What are the lines, copied exactly, from the one containing "Rendered at 1754 by 1241 pixels." through the last line of the records below, both included?

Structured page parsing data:
***
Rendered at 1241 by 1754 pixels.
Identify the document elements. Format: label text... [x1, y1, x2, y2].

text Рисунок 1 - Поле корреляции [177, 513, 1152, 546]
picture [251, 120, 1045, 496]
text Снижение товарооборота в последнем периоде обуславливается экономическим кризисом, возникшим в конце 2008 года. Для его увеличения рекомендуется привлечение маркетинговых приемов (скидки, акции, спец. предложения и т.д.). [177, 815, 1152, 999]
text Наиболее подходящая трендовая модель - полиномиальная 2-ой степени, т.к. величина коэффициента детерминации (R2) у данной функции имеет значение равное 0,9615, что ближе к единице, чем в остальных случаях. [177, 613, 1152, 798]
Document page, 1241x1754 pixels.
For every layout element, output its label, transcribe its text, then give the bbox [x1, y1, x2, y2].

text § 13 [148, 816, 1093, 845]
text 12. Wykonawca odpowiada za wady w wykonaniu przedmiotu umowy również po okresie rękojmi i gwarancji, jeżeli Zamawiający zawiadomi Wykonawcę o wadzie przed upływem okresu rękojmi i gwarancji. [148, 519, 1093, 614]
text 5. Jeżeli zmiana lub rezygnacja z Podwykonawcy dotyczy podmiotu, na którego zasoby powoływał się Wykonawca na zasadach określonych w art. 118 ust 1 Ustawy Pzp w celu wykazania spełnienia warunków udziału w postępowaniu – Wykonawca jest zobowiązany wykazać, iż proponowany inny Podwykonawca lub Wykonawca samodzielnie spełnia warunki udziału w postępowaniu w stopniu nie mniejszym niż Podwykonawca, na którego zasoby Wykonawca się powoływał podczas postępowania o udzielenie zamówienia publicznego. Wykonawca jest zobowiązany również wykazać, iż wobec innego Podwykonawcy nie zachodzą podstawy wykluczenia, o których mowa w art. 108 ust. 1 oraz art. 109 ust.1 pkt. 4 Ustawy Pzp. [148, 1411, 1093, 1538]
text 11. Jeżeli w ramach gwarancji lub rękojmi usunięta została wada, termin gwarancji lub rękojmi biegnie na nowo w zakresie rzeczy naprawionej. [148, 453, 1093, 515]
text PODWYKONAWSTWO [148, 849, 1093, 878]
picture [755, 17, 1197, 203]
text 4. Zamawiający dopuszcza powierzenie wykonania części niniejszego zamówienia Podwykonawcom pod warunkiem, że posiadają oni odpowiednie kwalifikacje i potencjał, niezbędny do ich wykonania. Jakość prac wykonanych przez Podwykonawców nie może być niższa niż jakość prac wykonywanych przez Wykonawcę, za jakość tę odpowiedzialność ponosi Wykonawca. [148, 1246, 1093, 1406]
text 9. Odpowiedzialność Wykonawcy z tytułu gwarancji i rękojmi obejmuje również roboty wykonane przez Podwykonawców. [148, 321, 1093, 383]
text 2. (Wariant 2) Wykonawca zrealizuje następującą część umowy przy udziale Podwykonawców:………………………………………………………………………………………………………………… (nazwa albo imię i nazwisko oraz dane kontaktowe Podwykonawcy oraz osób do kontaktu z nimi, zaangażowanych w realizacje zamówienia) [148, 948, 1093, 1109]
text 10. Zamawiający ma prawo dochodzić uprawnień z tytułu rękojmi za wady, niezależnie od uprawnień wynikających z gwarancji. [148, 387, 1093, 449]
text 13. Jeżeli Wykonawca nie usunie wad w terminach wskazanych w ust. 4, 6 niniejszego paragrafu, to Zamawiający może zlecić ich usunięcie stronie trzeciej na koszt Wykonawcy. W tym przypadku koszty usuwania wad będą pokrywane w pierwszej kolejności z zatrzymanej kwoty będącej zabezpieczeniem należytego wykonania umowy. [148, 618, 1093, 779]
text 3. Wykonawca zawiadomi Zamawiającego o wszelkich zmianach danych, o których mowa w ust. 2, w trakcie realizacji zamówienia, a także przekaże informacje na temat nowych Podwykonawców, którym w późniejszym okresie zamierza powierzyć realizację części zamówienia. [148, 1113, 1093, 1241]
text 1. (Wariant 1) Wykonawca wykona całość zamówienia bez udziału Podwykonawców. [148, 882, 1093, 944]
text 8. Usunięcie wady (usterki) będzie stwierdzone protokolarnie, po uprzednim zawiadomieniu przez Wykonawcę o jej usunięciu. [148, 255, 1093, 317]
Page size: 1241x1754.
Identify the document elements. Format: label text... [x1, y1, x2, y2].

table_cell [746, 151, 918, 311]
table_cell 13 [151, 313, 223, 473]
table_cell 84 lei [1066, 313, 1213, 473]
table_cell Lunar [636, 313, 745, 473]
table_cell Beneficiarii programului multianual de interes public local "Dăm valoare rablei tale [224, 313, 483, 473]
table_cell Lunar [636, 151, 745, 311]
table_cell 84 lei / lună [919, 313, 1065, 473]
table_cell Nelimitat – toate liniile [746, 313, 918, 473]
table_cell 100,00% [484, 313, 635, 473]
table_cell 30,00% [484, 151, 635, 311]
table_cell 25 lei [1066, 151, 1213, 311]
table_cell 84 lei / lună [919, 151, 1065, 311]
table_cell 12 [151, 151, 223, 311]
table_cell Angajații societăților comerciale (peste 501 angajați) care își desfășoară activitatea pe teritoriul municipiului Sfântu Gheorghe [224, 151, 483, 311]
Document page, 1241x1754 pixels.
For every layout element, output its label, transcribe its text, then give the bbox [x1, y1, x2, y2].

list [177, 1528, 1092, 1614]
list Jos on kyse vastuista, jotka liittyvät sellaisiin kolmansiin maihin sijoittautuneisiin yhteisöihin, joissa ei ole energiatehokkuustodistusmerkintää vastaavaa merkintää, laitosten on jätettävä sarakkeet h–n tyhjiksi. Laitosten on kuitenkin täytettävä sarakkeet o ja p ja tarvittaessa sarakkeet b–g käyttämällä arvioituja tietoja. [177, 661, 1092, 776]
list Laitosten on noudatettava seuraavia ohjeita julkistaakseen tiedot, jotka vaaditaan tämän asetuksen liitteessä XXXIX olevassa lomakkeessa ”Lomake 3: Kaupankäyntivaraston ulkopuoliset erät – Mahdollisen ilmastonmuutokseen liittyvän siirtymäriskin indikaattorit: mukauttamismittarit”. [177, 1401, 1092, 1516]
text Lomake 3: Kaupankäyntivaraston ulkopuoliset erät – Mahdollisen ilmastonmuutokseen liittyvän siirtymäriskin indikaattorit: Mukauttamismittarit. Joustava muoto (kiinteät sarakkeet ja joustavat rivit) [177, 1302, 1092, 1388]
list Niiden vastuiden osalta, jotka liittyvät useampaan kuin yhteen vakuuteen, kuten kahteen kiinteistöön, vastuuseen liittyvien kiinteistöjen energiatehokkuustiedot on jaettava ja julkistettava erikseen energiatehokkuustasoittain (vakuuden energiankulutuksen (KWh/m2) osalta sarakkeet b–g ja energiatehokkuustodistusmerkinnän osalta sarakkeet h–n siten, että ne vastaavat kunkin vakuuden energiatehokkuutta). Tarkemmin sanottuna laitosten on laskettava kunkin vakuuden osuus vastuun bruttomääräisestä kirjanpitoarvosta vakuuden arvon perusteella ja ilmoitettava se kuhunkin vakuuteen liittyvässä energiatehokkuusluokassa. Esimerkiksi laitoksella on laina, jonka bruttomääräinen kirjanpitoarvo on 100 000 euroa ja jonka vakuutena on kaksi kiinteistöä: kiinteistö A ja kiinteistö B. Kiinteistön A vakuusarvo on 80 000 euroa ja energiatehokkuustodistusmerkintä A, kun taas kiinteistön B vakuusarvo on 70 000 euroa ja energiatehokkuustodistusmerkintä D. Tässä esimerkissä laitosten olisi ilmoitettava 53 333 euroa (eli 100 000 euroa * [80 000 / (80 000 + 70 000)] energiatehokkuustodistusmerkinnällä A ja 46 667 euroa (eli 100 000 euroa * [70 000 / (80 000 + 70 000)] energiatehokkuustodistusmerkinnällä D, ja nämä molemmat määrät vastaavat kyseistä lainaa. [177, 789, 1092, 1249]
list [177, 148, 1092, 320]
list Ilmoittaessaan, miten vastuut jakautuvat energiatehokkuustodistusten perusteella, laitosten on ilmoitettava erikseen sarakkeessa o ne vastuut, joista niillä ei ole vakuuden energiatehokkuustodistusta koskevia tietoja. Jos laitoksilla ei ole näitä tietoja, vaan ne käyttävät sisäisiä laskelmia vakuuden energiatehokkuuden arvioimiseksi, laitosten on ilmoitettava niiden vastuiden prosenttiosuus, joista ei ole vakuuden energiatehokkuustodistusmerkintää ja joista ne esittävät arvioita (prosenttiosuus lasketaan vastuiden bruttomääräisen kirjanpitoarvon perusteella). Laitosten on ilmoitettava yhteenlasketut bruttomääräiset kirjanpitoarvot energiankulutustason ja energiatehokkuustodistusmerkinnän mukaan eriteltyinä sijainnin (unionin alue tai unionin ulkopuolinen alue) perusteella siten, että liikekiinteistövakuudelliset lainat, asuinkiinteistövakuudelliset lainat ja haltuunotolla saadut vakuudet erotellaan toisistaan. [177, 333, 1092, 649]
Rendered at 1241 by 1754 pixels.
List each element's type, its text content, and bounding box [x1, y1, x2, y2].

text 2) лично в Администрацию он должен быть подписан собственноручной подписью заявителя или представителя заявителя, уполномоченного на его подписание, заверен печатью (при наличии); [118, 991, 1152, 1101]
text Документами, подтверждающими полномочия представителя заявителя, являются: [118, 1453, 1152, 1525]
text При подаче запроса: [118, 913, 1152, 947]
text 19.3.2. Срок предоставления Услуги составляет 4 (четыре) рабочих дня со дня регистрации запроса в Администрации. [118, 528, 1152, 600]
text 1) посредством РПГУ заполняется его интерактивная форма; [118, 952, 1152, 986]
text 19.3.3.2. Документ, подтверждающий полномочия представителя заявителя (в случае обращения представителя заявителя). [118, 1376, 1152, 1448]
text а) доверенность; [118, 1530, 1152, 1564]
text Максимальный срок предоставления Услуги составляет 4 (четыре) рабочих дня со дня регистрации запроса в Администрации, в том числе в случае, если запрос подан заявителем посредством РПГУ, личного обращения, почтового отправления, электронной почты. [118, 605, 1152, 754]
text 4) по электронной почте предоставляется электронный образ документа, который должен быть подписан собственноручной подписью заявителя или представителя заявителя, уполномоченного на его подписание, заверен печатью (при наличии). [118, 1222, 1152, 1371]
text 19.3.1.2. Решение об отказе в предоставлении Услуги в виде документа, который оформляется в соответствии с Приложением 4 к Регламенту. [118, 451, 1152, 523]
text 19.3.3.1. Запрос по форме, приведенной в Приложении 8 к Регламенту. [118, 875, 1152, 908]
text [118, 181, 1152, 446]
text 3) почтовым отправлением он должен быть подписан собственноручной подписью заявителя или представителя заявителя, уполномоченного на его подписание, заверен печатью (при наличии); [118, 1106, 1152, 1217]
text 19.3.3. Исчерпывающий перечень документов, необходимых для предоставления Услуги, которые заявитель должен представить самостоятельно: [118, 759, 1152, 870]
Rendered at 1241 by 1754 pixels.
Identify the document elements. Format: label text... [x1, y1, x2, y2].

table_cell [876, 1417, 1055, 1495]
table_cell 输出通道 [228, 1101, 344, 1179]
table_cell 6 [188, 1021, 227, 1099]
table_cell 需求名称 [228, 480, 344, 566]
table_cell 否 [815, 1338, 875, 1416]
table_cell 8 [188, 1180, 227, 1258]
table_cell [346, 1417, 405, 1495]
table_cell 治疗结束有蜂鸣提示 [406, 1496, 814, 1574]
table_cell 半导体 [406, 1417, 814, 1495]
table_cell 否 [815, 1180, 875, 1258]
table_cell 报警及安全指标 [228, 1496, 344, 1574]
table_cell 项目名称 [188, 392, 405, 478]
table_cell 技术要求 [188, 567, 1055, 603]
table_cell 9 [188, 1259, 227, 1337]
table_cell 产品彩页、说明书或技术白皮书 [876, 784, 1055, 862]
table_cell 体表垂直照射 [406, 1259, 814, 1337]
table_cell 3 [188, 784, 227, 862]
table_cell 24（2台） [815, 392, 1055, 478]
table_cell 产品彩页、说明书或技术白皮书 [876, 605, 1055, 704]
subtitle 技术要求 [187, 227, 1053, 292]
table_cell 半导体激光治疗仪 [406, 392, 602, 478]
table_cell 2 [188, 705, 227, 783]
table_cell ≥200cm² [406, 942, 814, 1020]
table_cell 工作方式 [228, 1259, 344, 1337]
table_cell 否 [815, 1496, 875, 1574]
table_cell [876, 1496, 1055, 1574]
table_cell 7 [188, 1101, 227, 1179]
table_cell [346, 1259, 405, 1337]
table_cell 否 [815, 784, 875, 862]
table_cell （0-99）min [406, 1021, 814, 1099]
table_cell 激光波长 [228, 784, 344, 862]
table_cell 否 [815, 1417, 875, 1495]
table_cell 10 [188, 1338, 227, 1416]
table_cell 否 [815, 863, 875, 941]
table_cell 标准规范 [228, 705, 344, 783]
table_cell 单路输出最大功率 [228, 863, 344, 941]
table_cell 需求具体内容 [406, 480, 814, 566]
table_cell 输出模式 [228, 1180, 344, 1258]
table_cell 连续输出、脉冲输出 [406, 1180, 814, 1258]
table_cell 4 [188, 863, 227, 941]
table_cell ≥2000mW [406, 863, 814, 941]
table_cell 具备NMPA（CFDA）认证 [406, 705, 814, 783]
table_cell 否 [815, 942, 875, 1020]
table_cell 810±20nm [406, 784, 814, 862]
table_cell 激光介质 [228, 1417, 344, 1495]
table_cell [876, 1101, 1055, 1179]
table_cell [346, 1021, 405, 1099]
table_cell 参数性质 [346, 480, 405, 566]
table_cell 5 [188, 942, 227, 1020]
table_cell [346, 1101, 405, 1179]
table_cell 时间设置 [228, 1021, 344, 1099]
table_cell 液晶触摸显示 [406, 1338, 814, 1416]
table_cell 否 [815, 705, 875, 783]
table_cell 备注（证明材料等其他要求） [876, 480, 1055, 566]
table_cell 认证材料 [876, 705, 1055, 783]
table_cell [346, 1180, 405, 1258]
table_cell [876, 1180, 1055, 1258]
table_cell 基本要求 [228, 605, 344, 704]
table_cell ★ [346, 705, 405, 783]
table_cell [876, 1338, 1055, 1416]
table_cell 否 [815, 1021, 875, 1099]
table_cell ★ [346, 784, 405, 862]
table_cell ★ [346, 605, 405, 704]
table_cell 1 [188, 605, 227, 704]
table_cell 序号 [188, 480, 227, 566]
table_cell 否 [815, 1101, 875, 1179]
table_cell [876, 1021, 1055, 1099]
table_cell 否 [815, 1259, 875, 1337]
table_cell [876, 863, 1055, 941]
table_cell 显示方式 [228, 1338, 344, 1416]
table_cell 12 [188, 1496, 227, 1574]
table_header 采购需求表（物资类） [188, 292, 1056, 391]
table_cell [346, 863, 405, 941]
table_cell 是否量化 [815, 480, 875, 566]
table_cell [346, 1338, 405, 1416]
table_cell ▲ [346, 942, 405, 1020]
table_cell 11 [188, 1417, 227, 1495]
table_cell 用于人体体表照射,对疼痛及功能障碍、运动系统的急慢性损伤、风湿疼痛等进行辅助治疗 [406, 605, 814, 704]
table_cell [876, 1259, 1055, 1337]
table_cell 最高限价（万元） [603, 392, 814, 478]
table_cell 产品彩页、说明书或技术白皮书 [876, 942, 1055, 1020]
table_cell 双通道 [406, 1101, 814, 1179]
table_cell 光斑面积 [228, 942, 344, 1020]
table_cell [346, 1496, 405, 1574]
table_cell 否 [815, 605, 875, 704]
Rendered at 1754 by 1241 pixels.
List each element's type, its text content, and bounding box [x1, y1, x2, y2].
***
- [Result for this task]:
Rendered at 1754 by 1241 pixels.
List each element's type, its text content, and bounding box [x1, y1, x2, y2].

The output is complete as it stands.